DIAGen: Semantically Diverse Image Augmentation with Generative Models for Few-Shot Learning
Tobias Lingenberg, Markus Reuter, Gopika Sudhakaran, Dominik Gojny, Stefan Roth, Simone Schaub-Meyer
TL;DR
DIAGen targets the semantic diversity gap in standard augmentations for few-shot learning by extending the DA-Fusion pipeline with three components: embedding-space Gaussian noise on learned class embeddings, GPT-4–driven prompts to diversify textual guidance, and a weighting mechanism to mitigate low-fidelity samples. It achieves higher downstream accuracy and recall across four datasets, with notable gains in out-of-distribution and uncommon settings, demonstrating stronger generalization under data scarcity. The approach leverages multi-modal knowledge from diffusion models and LLMs to produce semantically varied yet high-quality synthetic images, making it practical for real-world few-shot applications. Overall, DIAGen offers a scalable, off-the-shelf augmentation that improves robustness in edge cases while balancing fidelity and diversity, with future work to broaden tasks and address model-exposure limitations.
Abstract
Simple data augmentation techniques, such as rotations and flips, are widely used to enhance the generalization power of computer vision models. However, these techniques often fail to modify high-level semantic attributes of a class. To address this limitation, researchers have explored generative augmentation methods like the recently proposed DA-Fusion. Despite some progress, the variations are still largely limited to textural changes, thus falling short on aspects like varied viewpoints, environment, weather conditions, or even class-level semantic attributes (eg, variations in a dog's breed). To overcome this challenge, we propose DIAGen, building upon DA-Fusion.
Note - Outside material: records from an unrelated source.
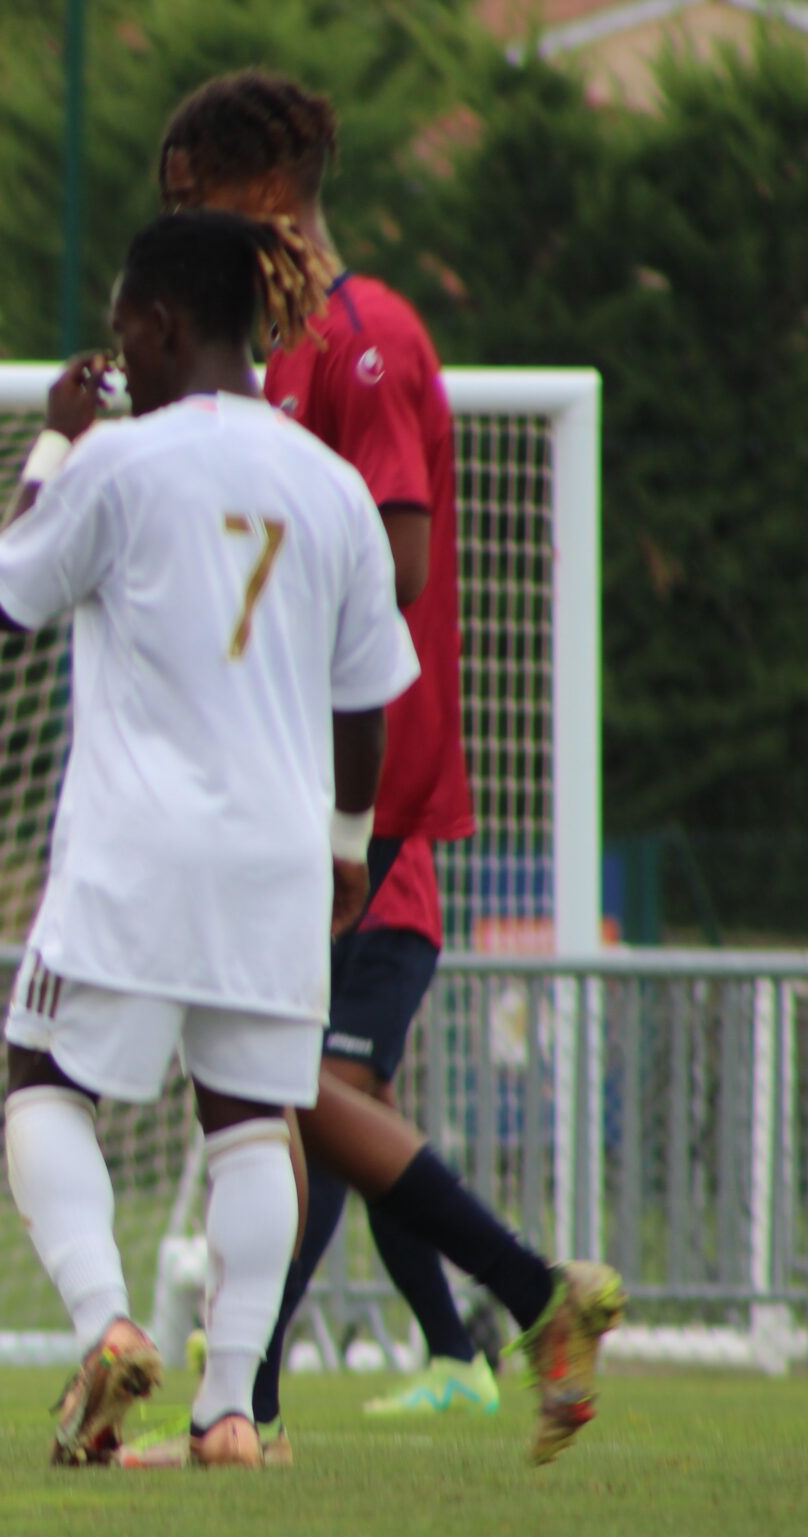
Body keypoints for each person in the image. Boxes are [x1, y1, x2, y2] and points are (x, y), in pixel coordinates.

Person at [150, 69, 624, 1465]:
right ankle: (528, 1299)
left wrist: (350, 803)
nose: (181, 233)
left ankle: (262, 1393)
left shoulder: (365, 339)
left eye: (194, 204)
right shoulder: (271, 358)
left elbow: (397, 560)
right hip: (286, 791)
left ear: (264, 193)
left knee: (284, 1093)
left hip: (362, 803)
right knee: (286, 1092)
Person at [0, 209, 417, 1470]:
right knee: (249, 1119)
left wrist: (58, 437)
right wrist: (345, 845)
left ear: (162, 325)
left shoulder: (124, 462)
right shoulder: (329, 484)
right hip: (281, 853)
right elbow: (364, 701)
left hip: (138, 845)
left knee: (42, 1082)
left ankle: (106, 1324)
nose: (120, 352)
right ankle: (230, 1410)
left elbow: (8, 588)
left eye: (126, 330)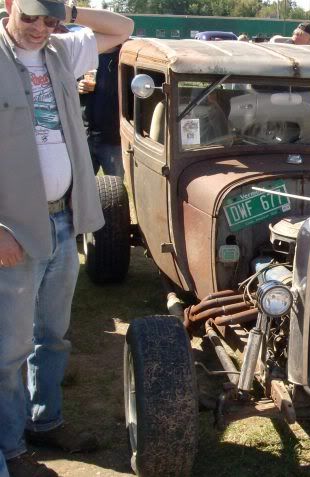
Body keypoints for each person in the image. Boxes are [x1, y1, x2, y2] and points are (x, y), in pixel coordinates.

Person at [0, 1, 133, 476]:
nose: (39, 29)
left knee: (52, 337)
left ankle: (45, 420)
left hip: (63, 220)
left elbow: (123, 27)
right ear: (9, 6)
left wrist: (70, 10)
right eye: (29, 17)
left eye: (49, 19)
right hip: (14, 229)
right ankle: (11, 445)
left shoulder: (60, 49)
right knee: (8, 348)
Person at [78, 45, 123, 177]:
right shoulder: (86, 56)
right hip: (85, 134)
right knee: (83, 186)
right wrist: (78, 85)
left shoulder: (123, 58)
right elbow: (68, 82)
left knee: (116, 185)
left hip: (113, 138)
First, we apply Gaussian noise to the embeddings of an object learned with Textual Inversion to diversify generations using a pre-trained diffusion model's knowledge. Second, we exploit the general knowledge of a text-to-text generative model to guide the image generation of the diffusion model with varied class-specific prompts. Finally, we introduce a weighting mechanism to mitigate the impact of poorly generated samples. Experimental results across various datasets show that DIAGen not only enhances semantic diversity but also improves the performance of subsequent classifiers. The advantages of DIAGen over standard augmentations and the DA-Fusion baseline are particularly pronounced with out-of-distribution samples.